Friday, August 27, 2004
 
"Talks on 17200 end with no deal, but hopes remain"
Today's Recorder has this article. It explains that the recent (minor) amendment to SB 185 was designed as "placeholder language" to facilitate "discussions that would lead to additional changes in 17200, including requiring judicial approval of 17200 settlements and requiring 17200 defendants to be notified of their rights." Although the article reports that discussions may be over, a new amendment to SB 185 was posted yesterday with those very reforms and more. The status page indicates that the newly amended bill has been re-referred to the Senate Judiciary Committee.
 
Supreme Court issues UCL/class certification decision
Yesterday, in Sav-On Drug Stores, Inc. v. Superior Court, ___ Cal.4th ___ (Aug. 26, 2004), the Supreme Court reinstated an order granting class certification of UCL and Labor Code claims alleging that certain employees were improperly classified as exempt from the overtime laws. The Supreme Court treated the UCL claim as coextensive with the Labor Code claim, presumably because the UCL claim was pleaded that way. This is the first time that the Supreme Court has affirmed class certification of a UCL claim since Corbett v. Superior Court, 101 Cal.App.4th 649 (2002), in which the Court of Appeal rejected the argument that UCL claims are inherently incompatible with Code of Civil Procedure section 382. The Supreme Court gave no hint that a UCL claim could not be certified for class treatment if the requirements of section 382 are satisfied.
Thursday, August 26, 2004
 
New hope for a legislative compromise on the UCL?
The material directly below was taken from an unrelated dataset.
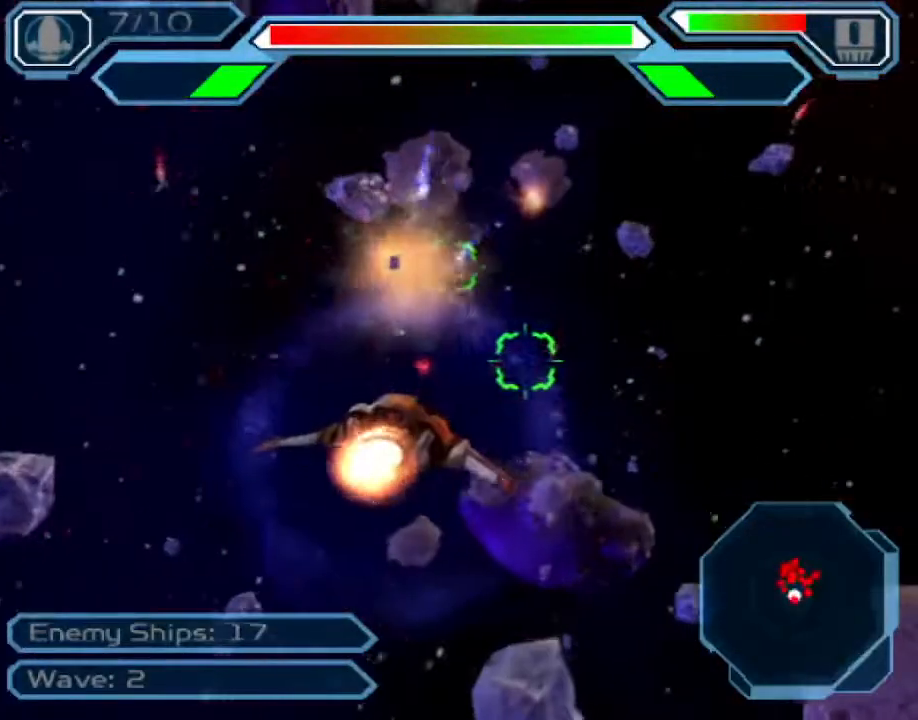
{"dt_ms": 500, "buttons": ["CROSS"], "left_stick": "center", "right_stick": "center", "events": [[100, "left_stick", "up-left"], [317, "left_stick", "center"]]}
Today's Recorder reports on the election Tuesday of Don Perata (D-Oakland) as senate president pro tem. The article quotes Oakland City Attorney John Russo as saying that Senator Perata is more likely to be able to push through a variety of legislative reforms, including UCL reforms, that would otherwise end up on the ballot. According to sources quoted in the article, Senator Perata, a non-lawyer, is considered slightly less progressive than his predecessor, Senator John Burton (D-San Francisco), or Senator Martha Escutia (D-Norwalk), whom he defeated for the president pro tem job.

Tuesday's Los Angeles Times reported on the "Last-Minute Push for a Bill to Undercut Prop. 64," saying that "[i]f an agreement is reached with environmental group leaders, the governor will presumably stay neutral on the ballot measure — or even campaign against it." Strangely, the article describes proposed legislative amendments that go far beyond the new amended version of SB 185, described in my post here.
Wednesday, August 25, 2004
 
"Unfair-Competition Law Reform May Encourage Class Actions"
Today's Daily Journal has this extremely anti-plaintiff, pro-defendant article. The article essentially assumes that nearly all UCL cases and even most class actions are filed in bad faith. For example: "The lesson we learned in the last year is that plaintiffs will resort to class actions with increasing frequency if they have an incentive. The new law proposed in Proposition 64 may encourage more plaintiffs to bring class actions in the short term without regard to whether the class-action procedure is appropriate in those cases. This trend probably will persist until plaintiffs begin to understand the difficulties presented by the class-action device." As a plaintiffs' attorney, I find that statement, and its tone, very offensive. The author should have paused a moment to consider that the Daily Journal is not a defense-oriented newspaper, and should have published this article in a forum better suited to its intended audience.
 
Legislative activity on SB 185
SB 185 has been officially revised and is now a bill to amend the UCL. It would add a new provision, Bus. & Prof. Code section 17203.7, which "would require a private person bringing an unfair competition action on behalf of the interests of the general public to submit a copy of the complaint to the Attorney General." Not a very dramatic amendment.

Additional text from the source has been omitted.